- Source information:
---+---

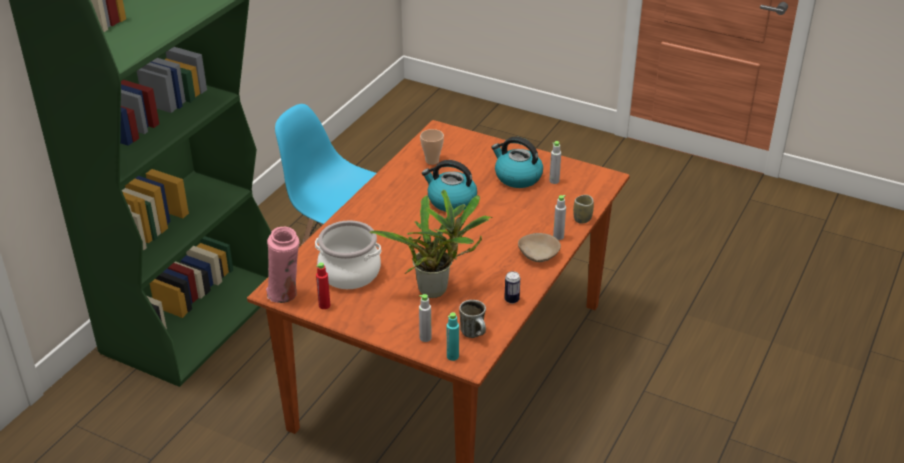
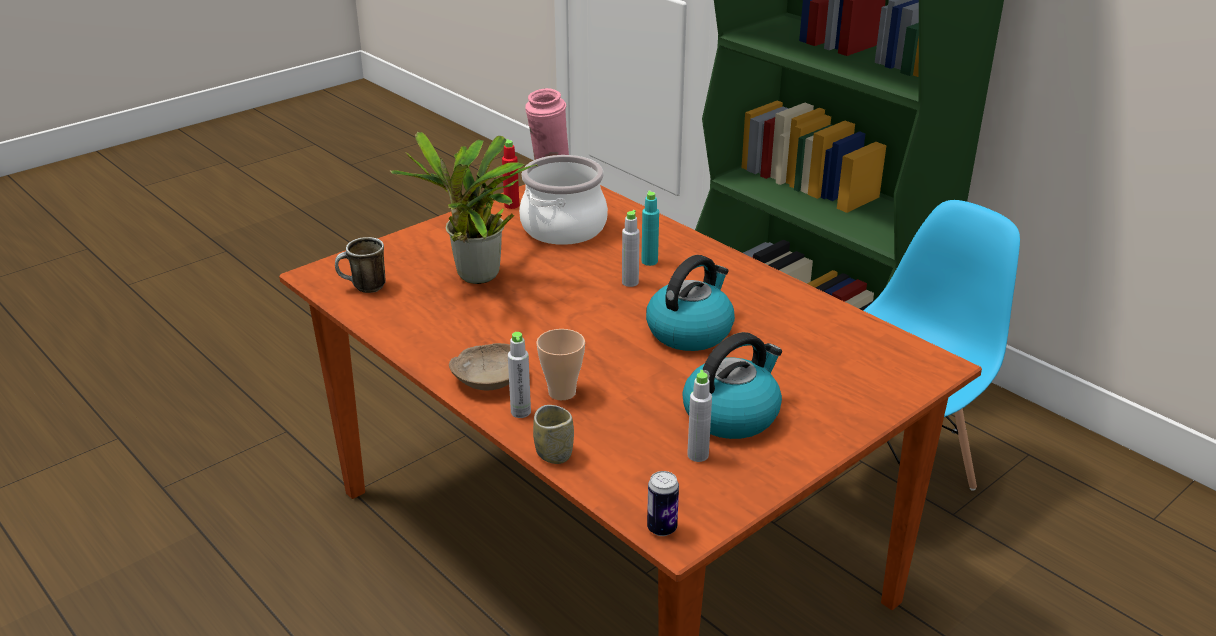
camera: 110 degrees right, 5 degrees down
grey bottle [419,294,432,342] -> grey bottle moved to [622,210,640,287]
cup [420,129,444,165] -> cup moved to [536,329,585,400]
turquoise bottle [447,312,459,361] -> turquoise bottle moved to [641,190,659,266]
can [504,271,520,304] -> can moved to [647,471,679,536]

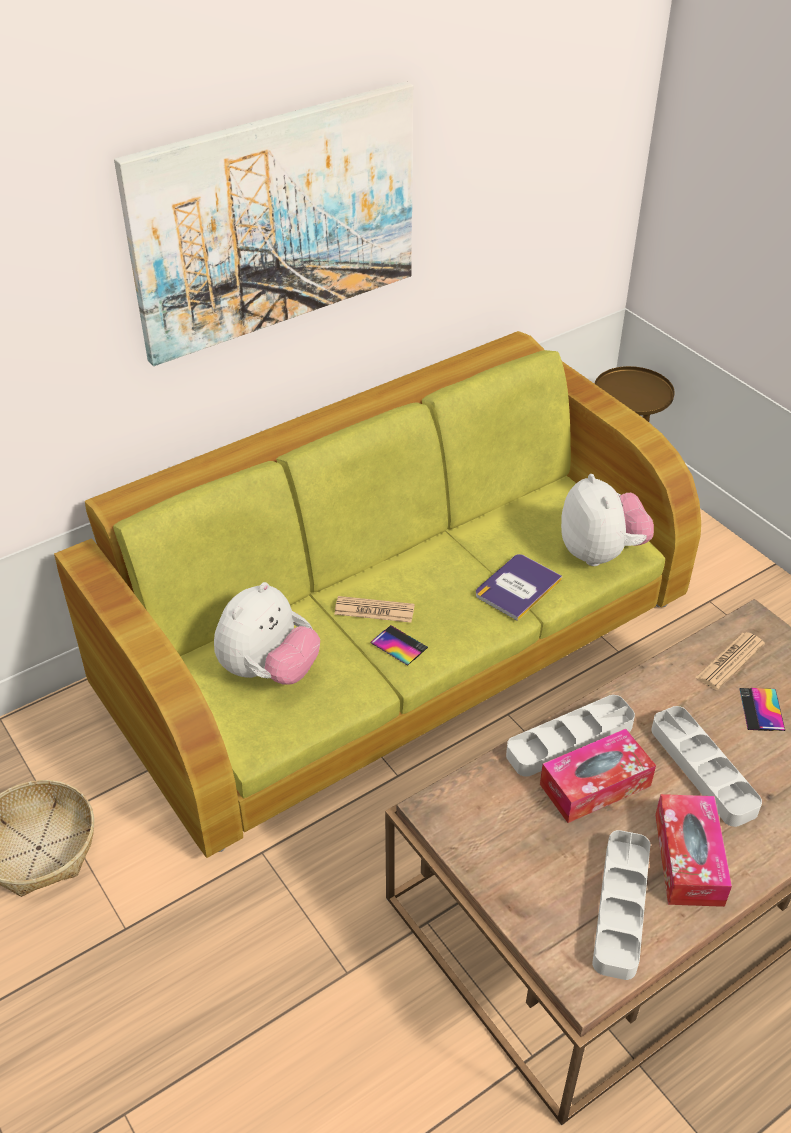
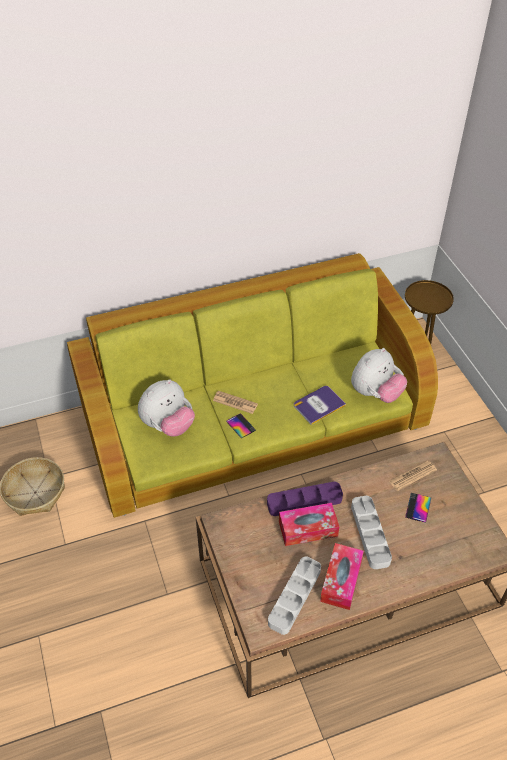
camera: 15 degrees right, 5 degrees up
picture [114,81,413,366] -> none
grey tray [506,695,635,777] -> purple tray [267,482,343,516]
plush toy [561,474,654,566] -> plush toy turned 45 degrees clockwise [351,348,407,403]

---+---

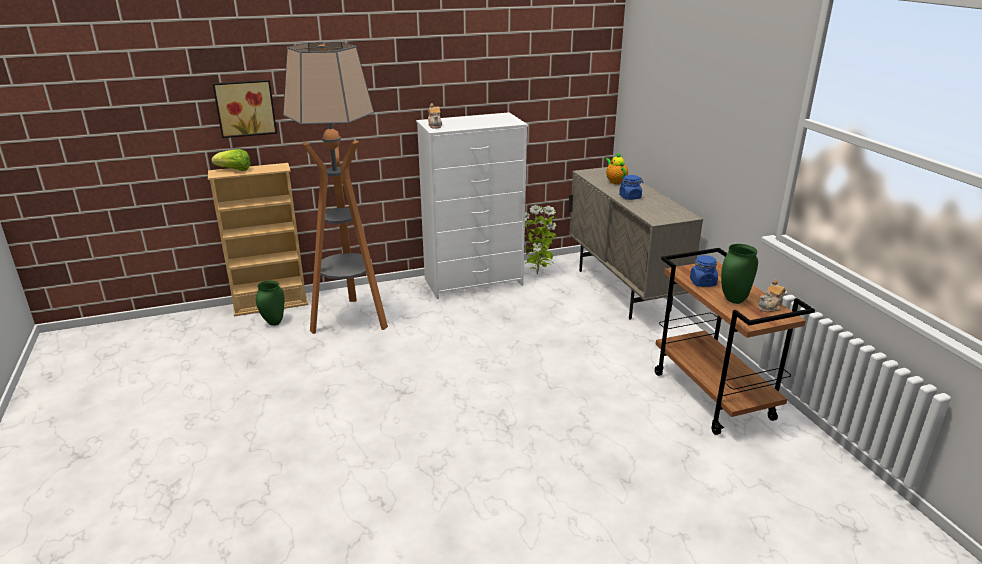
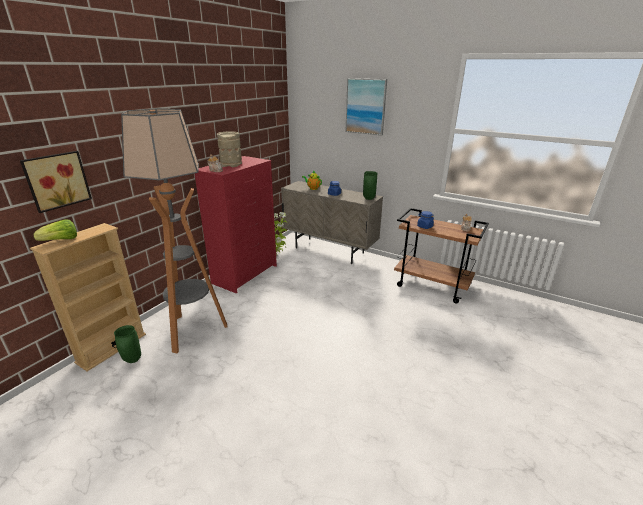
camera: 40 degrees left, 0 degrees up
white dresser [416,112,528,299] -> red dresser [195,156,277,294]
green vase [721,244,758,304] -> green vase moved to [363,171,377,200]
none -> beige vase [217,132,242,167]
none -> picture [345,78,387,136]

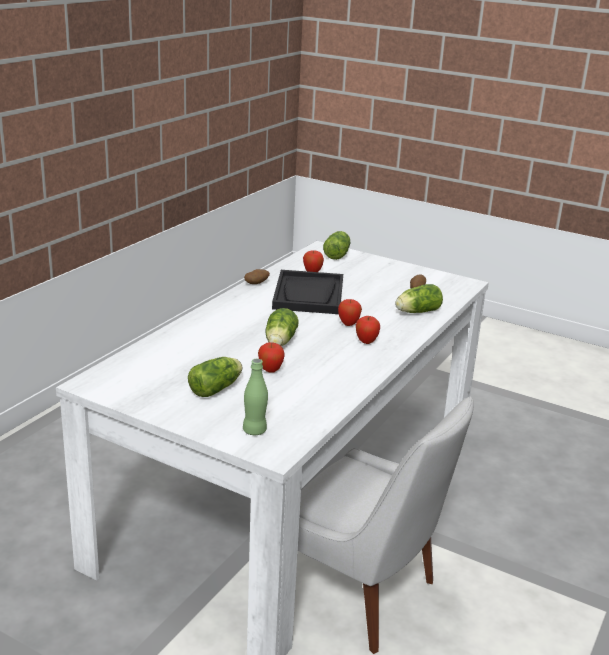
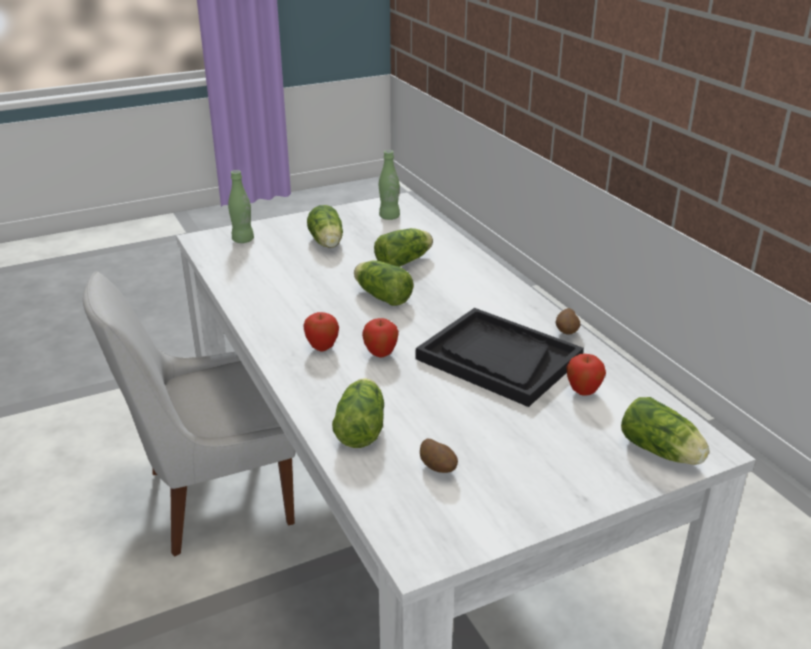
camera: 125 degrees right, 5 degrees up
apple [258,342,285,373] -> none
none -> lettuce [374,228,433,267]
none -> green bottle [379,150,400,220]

---+---

- The task: Only the lines above from the one with "camera: 110 degrees right, 5 degrees down" to the one with "plush toy [561,474,654,566]" should be printed, both included and exactly as written; no picture belongs in the copy.

- Response to the task:
camera: 110 degrees right, 5 degrees down
grey bottle [419,294,432,342] -> grey bottle moved to [622,210,640,287]
cup [420,129,444,165] -> cup moved to [536,329,585,400]
turquoise bottle [447,312,459,361] -> turquoise bottle moved to [641,190,659,266]
can [504,271,520,304] -> can moved to [647,471,679,536]

camera: 15 degrees right, 5 degrees up
picture [114,81,413,366] -> none
grey tray [506,695,635,777] -> purple tray [267,482,343,516]
plush toy [561,474,654,566] -> plush toy turned 45 degrees clockwise [351,348,407,403]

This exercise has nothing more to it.